わからないから心が暴れているんだと思った。
「わたしをもっと知って!」
って、見つけてもらいたがってる。
そういう時は、いつも誰かに呼ばれてるみたいで、
そわそわして、心が不安になる。


その人が嫌いなんじゃなくて、
その人の周りに浮かんでいる、
亡霊とか幽霊とか怨念みたいなやつが、
怖くて嫌いだったんだ、と思う。
私ははじかれてた。

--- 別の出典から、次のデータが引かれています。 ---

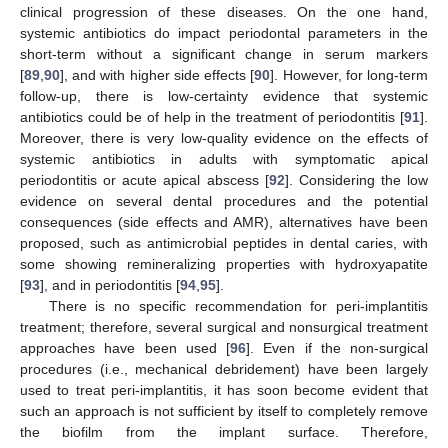
clinical progression of these diseases. On the one hand,
systemic antibiotics do impact periodontal parameters in the
short-term without a significant change in serum markers
[
89
,
90
], and with higher side effects [
90
]. However, for long-term
follow-up, there is low-certainty evidence that systemic
antibiotics could be of help in the treatment of periodontitis [
91
].
Moreover, there is very low-quality evidence on the effects of
systemic antibiotics in adults with symptomatic apical
periodontitis or acute apical abscess [
92
]. Considering the low
evidence on several dental procedures and the potential
consequences (side effects and AMR), alternatives have been
proposed, such as antimicrobial peptides in dental caries, with
some showing remineralizing properties with hydroxyapatite
[
93
], and in periodontitis [
94
,
95
].
There is no specific recommendation for peri-implantitis
treatment; therefore, several surgical and nonsurgical treatment
approaches have been used [
96
]. Even if the non-surgical
procedures (i.e., mechanical debridement) have been largely
used to treat peri-implantitis, it has soon become evident that
such an approach is not sufficient by itself to completely remove
the biofilm from the implant surface. Therefore,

確かに。
思うことさえも許されてなかったのかもしれない。
今はほどよい距離感を見つけたから、
思っても息苦しくない。
そんな風にこの世の純粋な存在は守られているのかもしれないなー、
と思った。


みんな守られて生きている。
守られているから悪い風にならない。
でも、辛いことも起きる。
それは自然の摂理だから仕方がない。


魔法はとけてなかった。
ただ強烈なエネルギーとかそういうものに、
振り回されていただけだった。
ただ、じっと、心を鎮め、
真っ白な状態を保っていると、
世界はいつだって美しい。
私の中にたくさんの「既視感」が蓄積されていく。
その中で拾ったり、捨てたり、選別するのは、
いつだって私自身だ。
形を整えて心のアルバムに保存する。
どんなに恐ろしい思い出も、
ちょちょい、と手を加えたら、
私の世界の香辛料のようなものになる。
そんな風に暮らしていけたらいい。


「美しいものを見に行こう」


美しいものを見て、ただ美しいと感じよう。
そっと目を閉じて、奥の奥の方に、
記憶を留める魔法をかけよう。
そしたら遺伝子にも記憶されて、
みんなが見れるようになるかもしれない。
いつでもどこでも知りたい情報を、
自由に引っ張りだせる図書館みたいに大きな渦になろう。


人間の汚いのもちゃんとこぼさずに、
世界を余す事無く体験しよう。


人に「ワタシだ」と思ってもらえるように、
イメージを膨らまして、世界を書き写していこう。


今日は、そんな風に、能天気に、思ったり、できた。
つまり、いい日、だったということ。